Exercise 2.2, terminal symbol "r" appears twice in the set of terminal symbols.

Top grey frame that describes how to create a regular grammar for the concatenation of languages: The algorithm does not work for cases, where grammar G2 includes the following rule: S2 -> epsilon.

Exercise 2.3, terminal symbol "r" appears twice in the set of terminal symbols.

Starting at the winter semester 2020/2021, we teach the method of incremental construction a little differently. See the new algorithm below.

Exercise 2.156, Step 2(c): the implication symbol should be followed by a^i b^i is not equivalent with a^j b^i.

Exercise 3.17, there is missing the terminal symbol "c" in grammar G.

Exercise 3.20 -- the grammar is not correct. For example, it cannot generate bbcb. Correct production rules:
S -> bS | Sa | Sb | ASB | cB
A -> bA | Ab | a 
B -> aB | Ba | bB | Bb | b

Exercise 3.26, the grammar is incorrect. It is not possible to generate part w containing only symbols b (and no symbol a). For example, we cannot generate the string bcb. We can fix this by adding the following rule: W->epsilon.

In the definition of a left-recursive symbol, there should be used "=>+" instead of "=>*".

Second grey frame, Step 1. To transform context free grammar to be proper with no simple rules, we should do the following: first, exclude epsilon-rules, second, exclude simple rules, third, exclude redundant symbols. Different order may not lead to proper context-free grammar with no simple rules.

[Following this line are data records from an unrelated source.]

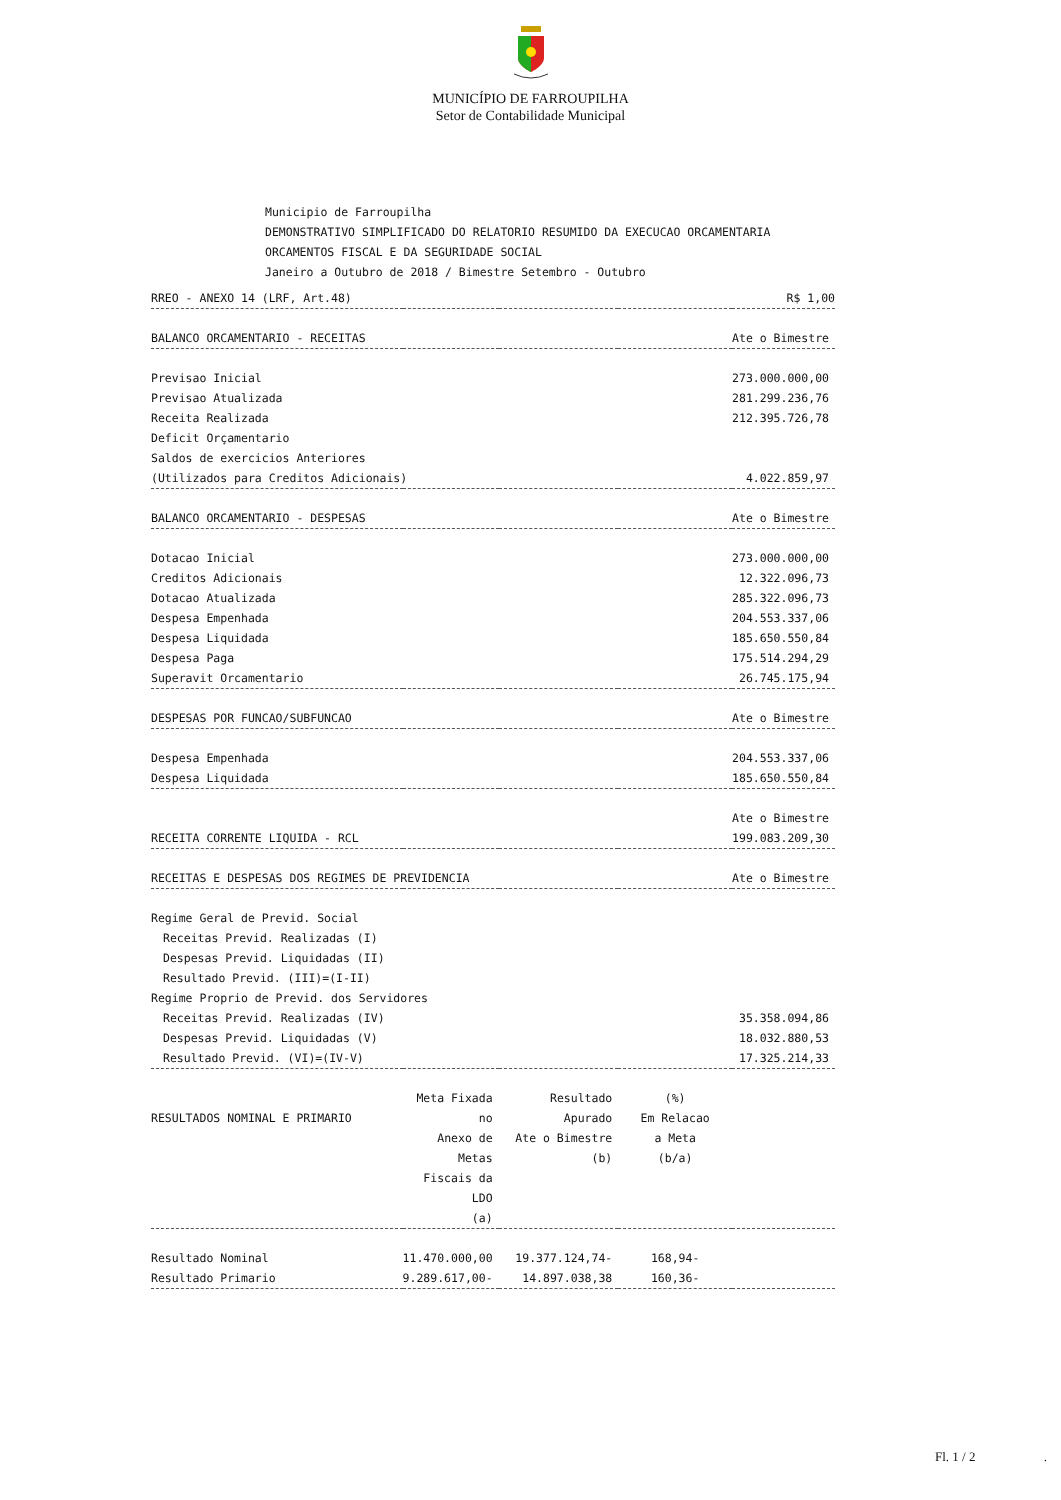MUNICÍPIO DE FARROUPILHA
Setor de Contabilidade Municipal
Municipio de Farroupilha
DEMONSTRATIVO SIMPLIFICADO DO RELATORIO RESUMIDO DA EXECUCAO ORCAMENTARIA
ORCAMENTOS FISCAL E DA SEGURIDADE SOCIAL
Janeiro a Outubro de 2018 / Bimestre Setembro - Outubro
| RREO - ANEXO 14 (LRF, Art.48) | | | | R$ 1,00 |
| BALANCO ORCAMENTARIO - RECEITAS | | | | Ate o Bimestre |
| Previsao Inicial | | | | 273.000.000,00 |
| Previsao Atualizada | | | | 281.299.236,76 |
| Receita Realizada | | | | 212.395.726,78 |
| Deficit Orçamentario | | | | |
| Saldos de exercicios Anteriores | | | | |
| (Utilizados para Creditos Adicionais) | | | | 4.022.859,97 |
| BALANCO ORCAMENTARIO - DESPESAS | | | | Ate o Bimestre |
| Dotacao Inicial | | | | 273.000.000,00 |
| Creditos Adicionais | | | | 12.322.096,73 |
| Dotacao Atualizada | | | | 285.322.096,73 |
| Despesa Empenhada | | | | 204.553.337,06 |
| Despesa Liquidada | | | | 185.650.550,84 |
| Despesa Paga | | | | 175.514.294,29 |
| Superavit Orcamentario | | | | 26.745.175,94 |
| DESPESAS POR FUNCAO/SUBFUNCAO | | | | Ate o Bimestre |
| Despesa Empenhada | | | | 204.553.337,06 |
| Despesa Liquidada | | | | 185.650.550,84 |
| | | | | Ate o Bimestre |
| RECEITA CORRENTE LIQUIDA - RCL | | | | 199.083.209,30 |
| RECEITAS E DESPESAS DOS REGIMES DE PREVIDENCIA | | | | Ate o Bimestre |
| Regime Geral de Previd. Social | | | | |
| Receitas Previd. Realizadas (I) | | | | |
| Despesas Previd. Liquidadas (II) | | | | |
| Resultado Previd. (III)=(I-II) | | | | |
| Regime Proprio de Previd. dos Servidores | | | | |
| Receitas Previd. Realizadas (IV) | | | | 35.358.094,86 |
| Despesas Previd. Liquidadas (V) | | | | 18.032.880,53 |
| Resultado Previd. (VI)=(IV-V) | | | | 17.325.214,33 |
| RESULTADOS NOMINAL E PRIMARIO | Meta Fixada no Anexo de Metas Fiscais da LDO (a) | Resultado Apurado Ate o Bimestre (b) | (%) Em Relacao a Meta (b/a) | |
| Resultado Nominal | 11.470.000,00 | 19.377.124,74- | 168,94- | |
| Resultado Primario | 9.289.617,00- | 14.897.038,38 | 160,36- | |
Fl. 1 / 2 .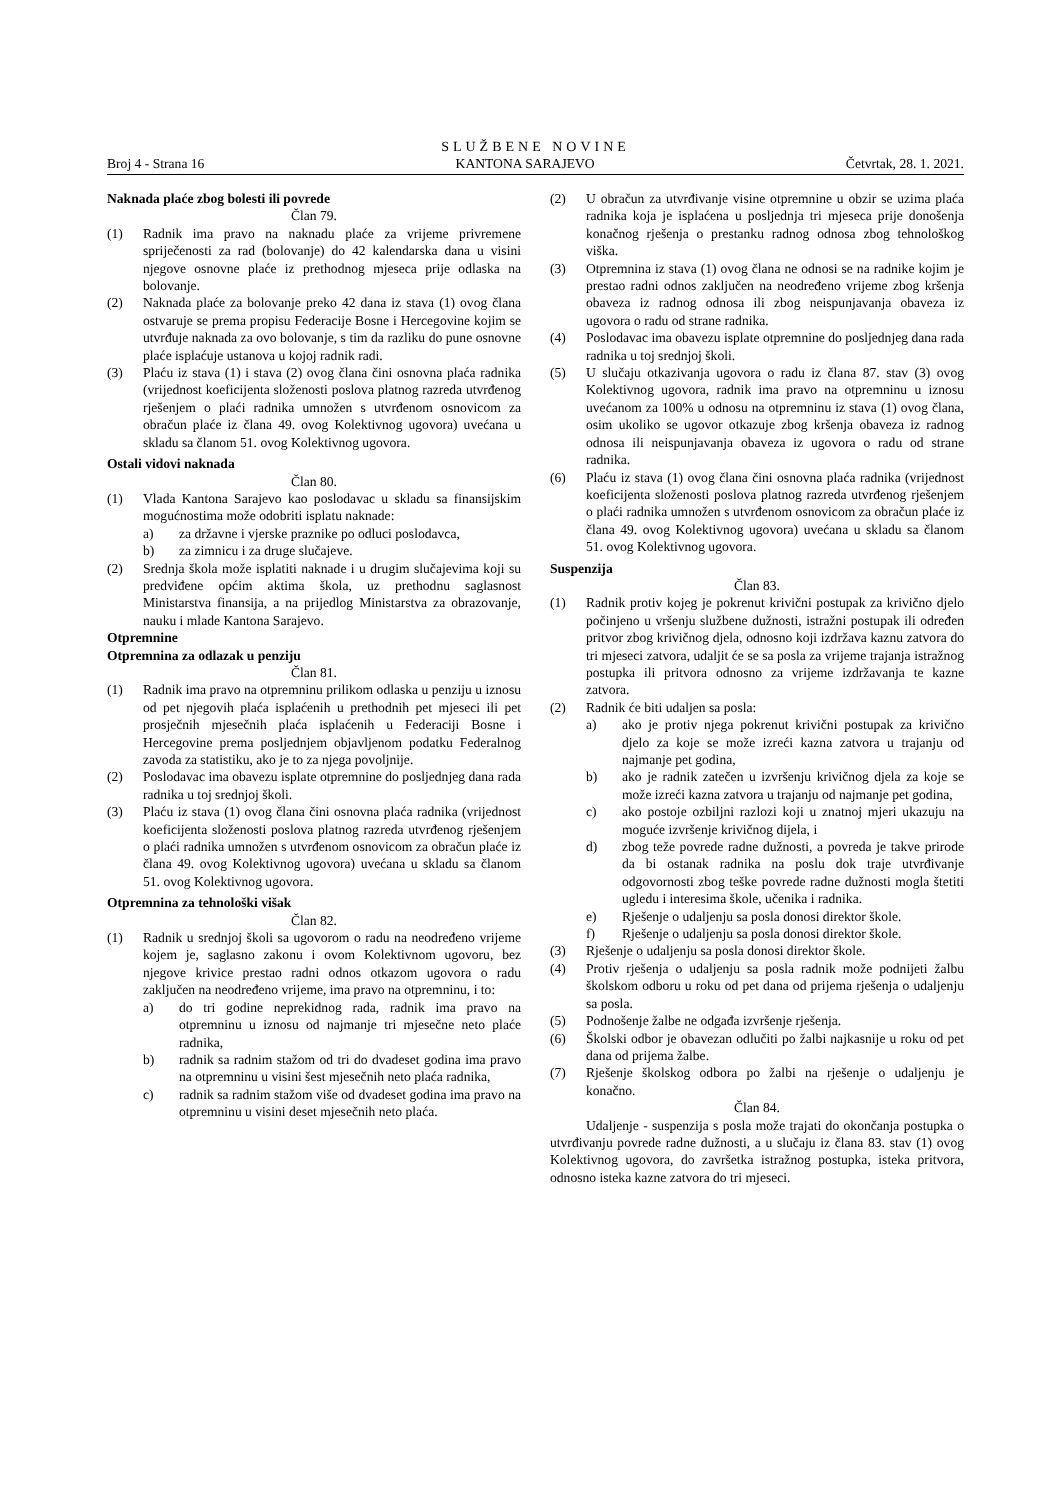SLUŽBENE NOVINE
Broj 4 - Strana 16 KANTONA SARAJEVO Četvrtak, 28. 1. 2021.
Naknada plaće zbog bolesti ili povrede
Član 79.
(1) Radnik ima pravo na naknadu plaće za vrijeme privremene spriječenosti za rad (bolovanje) do 42 kalendarska dana u visini njegove osnovne plaće iz prethodnog mjeseca prije odlaska na bolovanje.
(2) Naknada plaće za bolovanje preko 42 dana iz stava (1) ovog člana ostvaruje se prema propisu Federacije Bosne i Hercegovine kojim se utvrđuje naknada za ovo bolovanje, s tim da razliku do pune osnovne plaće isplaćuje ustanova u kojoj radnik radi.
(3) Plaću iz stava (1) i stava (2) ovog člana čini osnovna plaća radnika (vrijednost koeficijenta složenosti poslova platnog razreda utvrđenog rješenjem o plaći radnika umnožen s utvrđenom osnovicom za obračun plaće iz člana 49. ovog Kolektivnog ugovora) uvećana u skladu sa članom 51. ovog Kolektivnog ugovora.
Ostali vidovi naknada
Član 80.
(1) Vlada Kantona Sarajevo kao poslodavac u skladu sa finansijskim mogućnostima može odobriti isplatu naknade:
a) za državne i vjerske praznike po odluci poslodavca,
b) za zimnicu i za druge slučajeve.
(2) Srednja škola može isplatiti naknade i u drugim slučajevima koji su predviđene općim aktima škola, uz prethodnu saglasnost Ministarstva finansija, a na prijedlog Ministarstva za obrazovanje, nauku i mlade Kantona Sarajevo.
Otpremnine
Otpremnina za odlazak u penziju
Član 81.
(1) Radnik ima pravo na otpremninu prilikom odlaska u penziju u iznosu od pet njegovih plaća isplaćenih u prethodnih pet mjeseci ili pet prosječnih mjesečnih plaća isplaćenih u Federaciji Bosne i Hercegovine prema posljednjem objavljenom podatku Federalnog zavoda za statistiku, ako je to za njega povoljnije.
(2) Poslodavac ima obavezu isplate otpremnine do posljednjeg dana rada radnika u toj srednjoj školi.
(3) Plaću iz stava (1) ovog člana čini osnovna plaća radnika (vrijednost koeficijenta složenosti poslova platnog razreda utvrđenog rješenjem o plaći radnika umnožen s utvrđenom osnovicom za obračun plaće iz člana 49. ovog Kolektivnog ugovora) uvećana u skladu sa članom 51. ovog Kolektivnog ugovora.
Otpremnina za tehnološki višak
Član 82.
(1) Radnik u srednjoj školi sa ugovorom o radu na neodređeno vrijeme kojem je, saglasno zakonu i ovom Kolektivnom ugovoru, bez njegove krivice prestao radni odnos otkazom ugovora o radu zaključen na neodređeno vrijeme, ima pravo na otpremninu, i to:
a) do tri godine neprekidnog rada, radnik ima pravo na otpremninu u iznosu od najmanje tri mjesečne neto plaće radnika,
b) radnik sa radnim stažom od tri do dvadeset godina ima pravo na otpremninu u visini šest mjesečnih neto plaća radnika,
c) radnik sa radnim stažom više od dvadeset godina ima pravo na otpremninu u visini deset mjesečnih neto plaća.
(2) U obračun za utvrđivanje visine otpremnine u obzir se uzima plaća radnika koja je isplaćena u posljednja tri mjeseca prije donošenja konačnog rješenja o prestanku radnog odnosa zbog tehnološkog viška.
(3) Otpremnina iz stava (1) ovog člana ne odnosi se na radnike kojim je prestao radni odnos zaključen na neodređeno vrijeme zbog kršenja obaveza iz radnog odnosa ili zbog neispunjavanja obaveza iz ugovora o radu od strane radnika.
(4) Poslodavac ima obavezu isplate otpremnine do posljednjeg dana rada radnika u toj srednjoj školi.
(5) U slučaju otkazivanja ugovora o radu iz člana 87. stav (3) ovog Kolektivnog ugovora, radnik ima pravo na otpremninu u iznosu uvećanom za 100% u odnosu na otpremninu iz stava (1) ovog člana, osim ukoliko se ugovor otkazuje zbog kršenja obaveza iz radnog odnosa ili neispunjavanja obaveza iz ugovora o radu od strane radnika.
(6) Plaću iz stava (1) ovog člana čini osnovna plaća radnika (vrijednost koeficijenta složenosti poslova platnog razreda utvrđenog rješenjem o plaći radnika umnožen s utvrđenom osnovicom za obračun plaće iz člana 49. ovog Kolektivnog ugovora) uvećana u skladu sa članom 51. ovog Kolektivnog ugovora.
Suspenzija
Član 83.
(1) Radnik protiv kojeg je pokrenut krivični postupak za krivično djelo počinjeno u vršenju službene dužnosti, istražni postupak ili određen pritvor zbog krivičnog djela, odnosno koji izdržava kaznu zatvora do tri mjeseci zatvora, udaljit će se sa posla za vrijeme trajanja istražnog postupka ili pritvora odnosno za vrijeme izdržavanja te kazne zatvora.
(2) Radnik će biti udaljen sa posla:
a) ako je protiv njega pokrenut krivični postupak za krivično djelo za koje se može izreći kazna zatvora u trajanju od najmanje pet godina,
b) ako je radnik zatečen u izvršenju krivičnog djela za koje se može izreći kazna zatvora u trajanju od najmanje pet godina,
c) ako postoje ozbiljni razlozi koji u znatnoj mjeri ukazuju na moguće izvršenje krivičnog dijela, i
d) zbog teže povrede radne dužnosti, a povreda je takve prirode da bi ostanak radnika na poslu dok traje utvrđivanje odgovornosti zbog teške povrede radne dužnosti mogla štetiti ugledu i interesima škole, učenika i radnika.
e) Rješenje o udaljenju sa posla donosi direktor škole.
f) Rješenje o udaljenju sa posla donosi direktor škole.
(3) Rješenje o udaljenju sa posla donosi direktor škole.
(4) Protiv rješenja o udaljenju sa posla radnik može podnijeti žalbu školskom odboru u roku od pet dana od prijema rješenja o udaljenju sa posla.
(5) Podnošenje žalbe ne odgađa izvršenje rješenja.
(6) Školski odbor je obavezan odlučiti po žalbi najkasnije u roku od pet dana od prijema žalbe.
(7) Rješenje školskog odbora po žalbi na rješenje o udaljenju je konačno.
Član 84.
Udaljenje - suspenzija s posla može trajati do okončanja postupka o utvrđivanju povrede radne dužnosti, a u slučaju iz člana 83. stav (1) ovog Kolektivnog ugovora, do završetka istražnog postupka, isteka pritvora, odnosno isteka kazne zatvora do tri mjeseci.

Grey frame, Step 1. To transform context free grammar to be proper with no simple rules, we should do the following: first, exclude epsilon-rules, second, exclude simple rules, third, exclude redundant symbols. Different order may not lead to proper context-free grammar with no simple rules.

First grey frame, Page 190: "Turing machine halts if and only if it goes to a final state. Turing machine never halts in a non-final state." This is true if and only if the given Turing machine has total transition function. If the transition function is partial, then the Turing machine can also halt in a non-final state (in case there is no possible transition it can use).
Last grey frame, Page 191: "For every string w not in L: The Turing machine ends up in a final state (i.e., it halts), but the input tape is not empty (there is not a blank symbol B in every cell)." This is again true only if the Turing machine has total transition function. If it is partial, then the Turing machine can also reject strings by halting in a non-final state (in case there is no possible transition it can use).

Polynomial-time reduction: "Basically, we show that if we know the answer for the problem A, then we are able (in polynomial-time) to find the answer for the problem B." - This sentence may be confusing. Its meaning is the following: If we have some instance of problem A and if we know whether it is yes or no-instance, then we can convert this instance in polynomial time into an instance of problem B with the same truth value (if the initial instance of problem A was yes-instance, then the resulting instance of problem B will also be yes-instance, similarly for no-instance).

The following is also true for polynomial-time reduction: If we know some polynomial-reduction of a problem A to a problem B, then A is at most as hard as B. We always reduce to a problem that is at least as hard. Therefore, if we can reduce A to B in polynomial-time and if we can solve B in polynomial-time, then we can solve A in polynomial-time (since A is at most as hard as B).